According to the abstract, how many rays do the anal and dorsal fins of Armigatus felixi sp. nov. have?

:: Exercise text ::
+ + + +
Abstract

Armigatus felixi sp. nov. is described and named here based on three almost complete specimens from the shallow marine Albian deposits of the Tlayúa Quarry, near Tepexi de Rodríguez, Puebla, Mexico. This second species of Armigatus from America shows the features of the superorder Clupeomorpha and order Ellimmichthyiformes, a series of abdominal scutes as well as the mesoparietal condition and a series of predorsal scutes lateroposteriorly expanded, respectively. Also, this species shows the most outstanding feature of Armigatus, its predorsal scute series is incomplete, which was previously considered as diagnostic and now is present at least other three of its nominal species. In the new species and A. carrenoae show the last predorsal scutes exhibit a subtriangular shape in which a middle spine is protruding backward. Additionally, the new species differs from other nominal specie of Armigatus because its pelvic fin opposes the last part of the predorsal region of the trunk, and its anal and dorsal fins distinctively have 21 and 14 rays respectively. A phylogenetic study suggests that Armigatus is a paraphyletic genus, and its seven nominal species are scattered into the family Armigatidae. In this hypothesis, the Mexican Albian species, A. felixi sp. nov. and A. carrenoae are sister species separated from the Cenomanian Lebanese species, A. alticorpus and A. brevissimus that also are sister species. These last four species noticeably share a peculiar set of characters, as the incomplete predorsal scutes series, a relative low number of predorsal scutes (8–9), and the presence of the osteoglossid tooth patch in the parasphenoid, which reveal that these might be more close related. In the other nominal species of Armigatus, A. dalmaticus, A. namourensis, and probably A. oligodentatus, the predorsal scutes series is complete as in the other ellimmichthyiforms, supporting the idea that these must be allocated in another genus; however, the morphology and relationships of Mexican and Lebanese species deserve an accurate study that goes beyond the present study; therefore, for the moment no nominal species of Armigatus is taxonomically reassigned.
+ + + +
:: Records ::
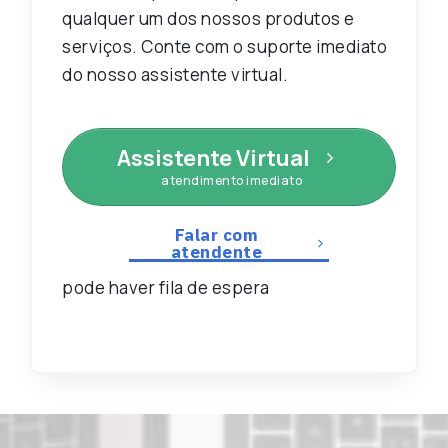
qualquer um dos nossos produtos e
serviços. Conte com o suporte imediato
do nosso assistente virtual.
Assistente Virtual
atendimento imediato
Falar com
atendente
pode haver fila de espera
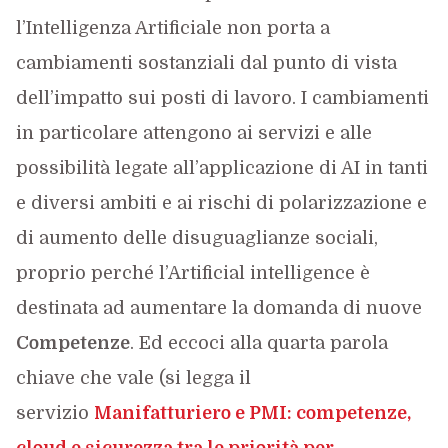
l’Intelligenza Artificiale non porta a
cambiamenti sostanziali dal punto di vista
dell’impatto sui posti di lavoro. I cambiamenti
in particolare attengono ai servizi e alle
possibilità legate all’applicazione di AI in tanti
e diversi ambiti e ai rischi di polarizzazione e
di aumento delle disuguaglianze sociali,
proprio perché l’Artificial intelligence è
destinata ad aumentare la domanda di nuove
Competenze
. Ed eccoci alla quarta parola
chiave che vale (si legga il
servizio
Manifatturiero e PMI: competenze,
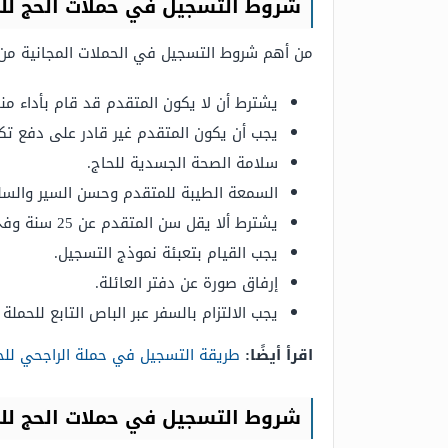
شروط التسجيل في حملات الحج لل
من أهم شروط التسجيل في الحملات المجانية من د
يشترط أن لا يكون المتقدم قد قام بأداء من
يجب أن يكون المتقدم غير قادر على دفع تك
سلامة الصحة الجسدية للحاج.
السمعة الطيبة للمتقدم وحسن السير والسل
يشترط ألا يقل سن المتقدم عن 25 سنة وفي حال كان محرمًا يشترط ألا يقل العمر عن 18 عام.
يجب القيام بتعبئة نموذج التسجيل.
إرفاق صورة عن دفتر العائلة.
يجب الالتزام بالسفر عبر الباص التابع للحملة
اقرأ أيضًا:
طريقة التسجيل في حملة الراجحي لل
شروط التسجيل في حملات الحج لل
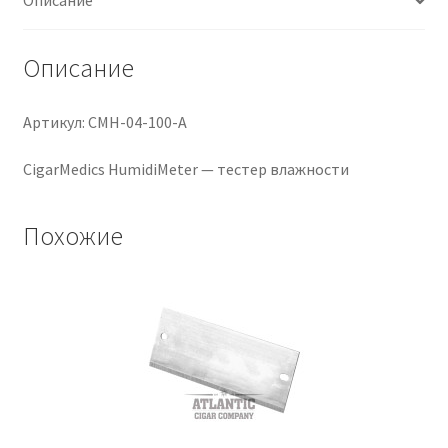
Описание
Описание
Артикул: CMH-04-100-A
CigarMedics HumidiMeter — тестер влажности
Похожие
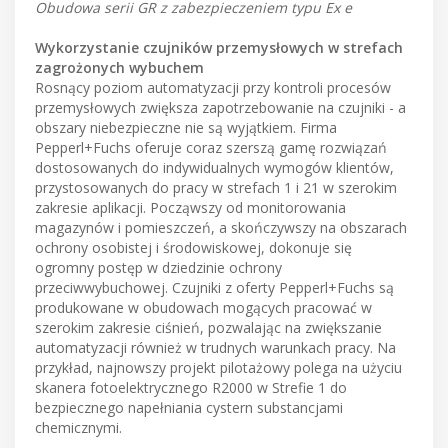
Obudowa serii GR z zabezpieczeniem typu Ex e
Wykorzystanie czujników przemysłowych w strefach
zagrożonych wybuchem
Rosnący poziom automatyzacji przy kontroli procesów
przemysłowych zwiększa zapotrzebowanie na czujniki - a
obszary niebezpieczne nie są wyjątkiem. Firma
Pepperl+Fuchs oferuje coraz szerszą gamę rozwiązań
dostosowanych do indywidualnych wymogów klientów,
przystosowanych do pracy w strefach 1 i 21 w szerokim
zakresie aplikacji. Począwszy od monitorowania
magazynów i pomieszczeń, a skończywszy na obszarach
ochrony osobistej i środowiskowej, dokonuje się
ogromny postęp w dziedzinie ochrony
przeciwwybuchowej. Czujniki z oferty Pepperl+Fuchs są
produkowane w obudowach mogących pracować w
szerokim zakresie ciśnień, pozwalając na zwiększanie
automatyzacji również w trudnych warunkach pracy. Na
przykład, najnowszy projekt pilotażowy polega na użyciu
skanera fotoelektrycznego R2000 w Strefie 1 do
bezpiecznego napełniania cystern substancjami
chemicznymi.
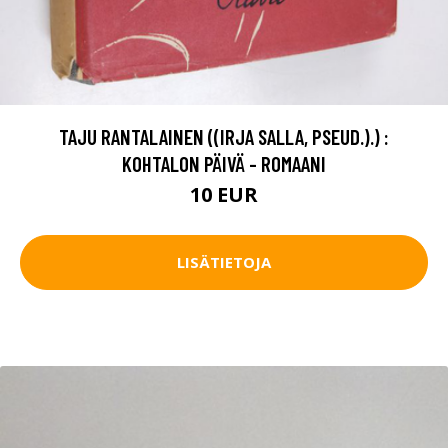
TAJU RANTALAINEN ((IRJA SALLA, PSEUD.).) :
KOHTALON PÄIVÄ - ROMAANI
10 EUR
LISÄTIETOJA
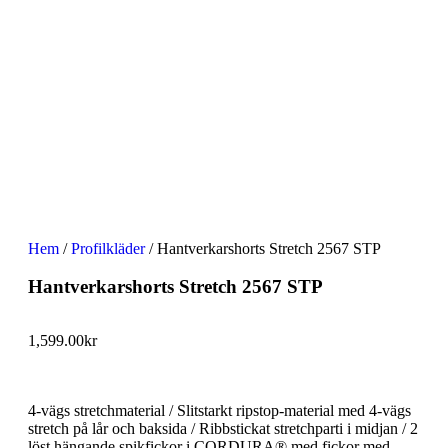
Hem
/
Profilkläder
/ Hantverkarshorts Stretch 2567 STP
Hantverkarshorts Stretch 2567 STP
1,599.00
kr
4-vägs stretchmaterial / Slitstarkt ripstop-material med 4-vägs
stretch på lår och baksida / Ribbstickat stretchparti i midjan / 2
löst hängande spikfickor i CORDURA® med fickor med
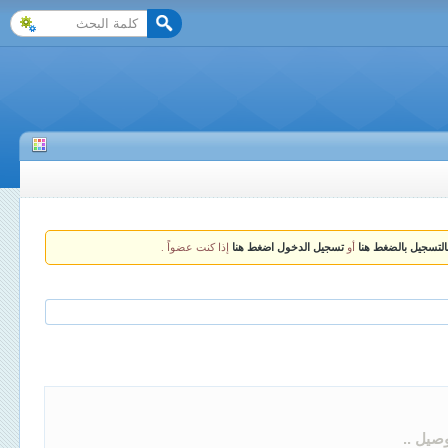
التسجيل بالضغط هنا
أو
تسجيل الدخول اضغط هنا
إذا كنت عضواً .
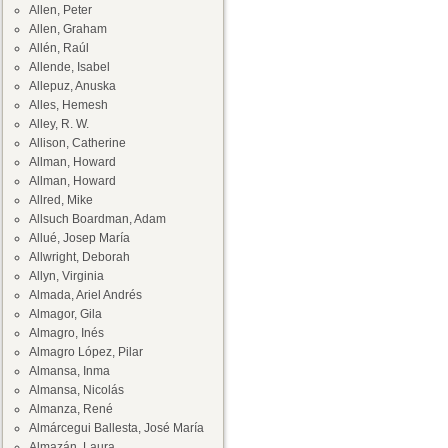
Allen, Peter
Allen, Graham
Allén, Raúl
Allende, Isabel
Allepuz, Anuska
Alles, Hemesh
Alley, R. W.
Allison, Catherine
Allman, Howard
Allman, Howard
Allred, Mike
Allsuch Boardman, Adam
Allué, Josep María
Allwright, Deborah
Allyn, Virginia
Almada, Ariel Andrés
Almagor, Gila
Almagro, Inés
Almagro López, Pilar
Almansa, Inma
Almansa, Nicolás
Almanza, René
Almárcegui Ballesta, José María
Almazán, Laura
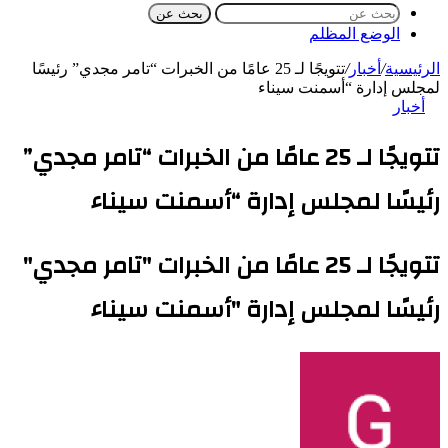
بحث عن
الوضع المظلم
الرئيسية
/
أخبار
/
تتويجًا لـ 25 عامًا من الخبرات “تامر مجدي” رئيسًا
لمجلس إدارة “أسمنت سيناء
أخبار
تتويجًا لـ 25 عامًا من الخبرات “تامر مجدي”
رئيسًا لمجلس إدارة “أسمنت سيناء
تتويجًا لـ 25 عامًا من الخبرات "تامر مجدي"
رئيسًا لمجلس إدارة "أسمنت سيناء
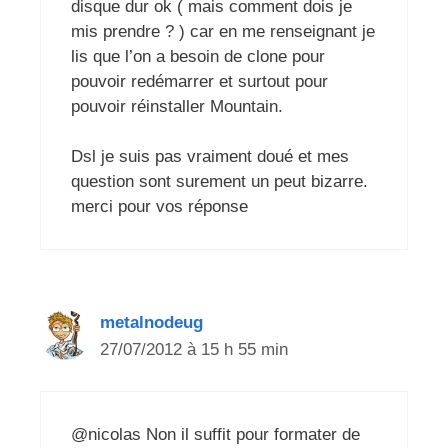
disque dur ok ( mais comment dois je
mis prendre ? ) car en me renseignant je
lis que l’on a besoin de clone pour
pouvoir redémarrer et surtout pour
pouvoir réinstaller Mountain.
Dsl je suis pas vraiment doué et mes
question sont surement un peut bizarre.
merci pour vos réponse
metalnodeug
27/07/2012 à 15 h 55 min
@nicolas Non il suffit pour formater de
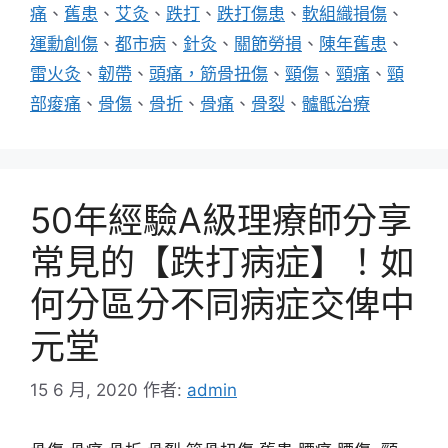
痛
、
舊患
、
艾灸
、
跌打
、
跌打傷患
、
軟組織損傷
、
運勳創傷
、
都市病
、
針灸
、
關節勞損
、
陳年舊患
、
雷火灸
、
韌帶
、
頭痛，筋骨扭傷
、
頸傷
、
頸痛
、
頸
部痠痛
、
骨傷
、
骨折
、
骨痛
、
骨裂
、
髗骶治療
50年經驗A級理療師分享
常見的【跌打病症】！如
何分區分不同病症交俾中
元堂
15 6 月, 2020
作者:
admin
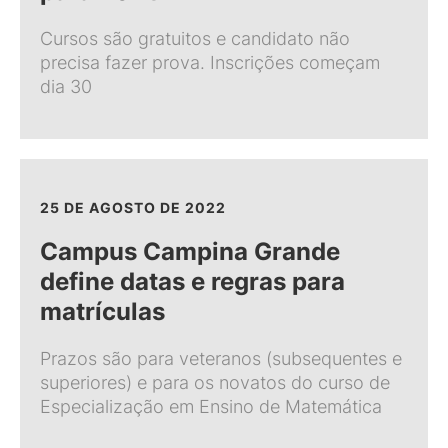
Cursos são gratuitos e candidato não
precisa fazer prova. Inscrições começam
dia 30
25 DE AGOSTO DE 2022
Campus Campina Grande
define datas e regras para
matrículas
Prazos são para veteranos (subsequentes e
superiores) e para os novatos do curso de
Especialização em Ensino de Matemática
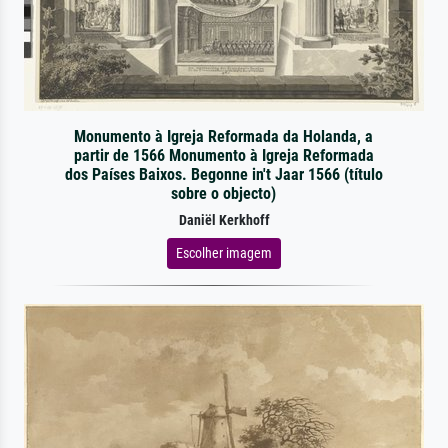
Monumento à Igreja Reformada da Holanda, a
partir de 1566 Monumento à Igreja Reformada
dos Países Baixos. Begonne in't Jaar 1566 (título
sobre o objecto)
Daniël Kerkhoff
Escolher imagem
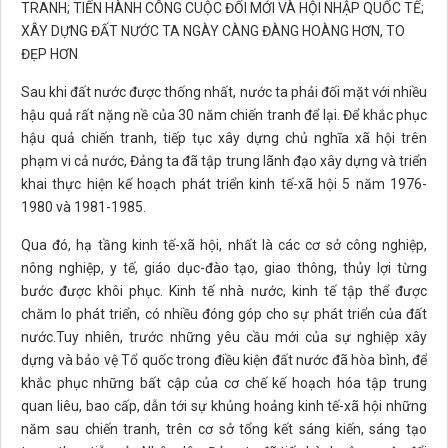
TRANH; TIẾN HÀNH CÔNG CUỘC ĐỔI MỚI VÀ HỘI NHẬP QUỐC TẾ;
XÂY DỰNG ĐẤT NƯỚC TA NGÀY CÀNG ĐÀNG HOÀNG HƠN, TO
ĐẸP HƠN
Sau khi đất nước được thống nhất, nước ta phải đối mặt với nhiều
hậu quả rất nặng nề của 30 năm chiến tranh để lại. Để khắc phục
hậu quả chiến tranh, tiếp tục xây dựng chủ nghĩa xã hội trên
phạm vi cả nước, Đảng ta đã tập trung lãnh đạo xây dựng và triển
khai thực hiện kế hoạch phát triển kinh tế-xã hội 5 năm 1976-
1980 và 1981-1985.
Qua đó, hạ tầng kinh tế-xã hội, nhất là các cơ sở công nghiệp,
nông nghiệp, y tế, giáo dục-đào tạo, giao thông, thủy lợi từng
bước được khôi phục. Kinh tế nhà nước, kinh tế tập thể được
chăm lo phát triển, có nhiều đóng góp cho sự phát triển của đất
nước.Tuy nhiên, trước những yêu cầu mới của sự nghiệp xây
dựng và bảo vệ Tổ quốc trong điều kiện đất nước đã hòa bình, để
khắc phục những bất cập của cơ chế kế hoạch hóa tập trung
quan liêu, bao cấp, dẫn tới sự khủng hoảng kinh tế-xã hội những
năm sau chiến tranh, trên cơ sở tổng kết sáng kiến, sáng tạo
+ + + +
:: Exercise result ::
The anal fin has 21 rays and the dorsal fin has 14.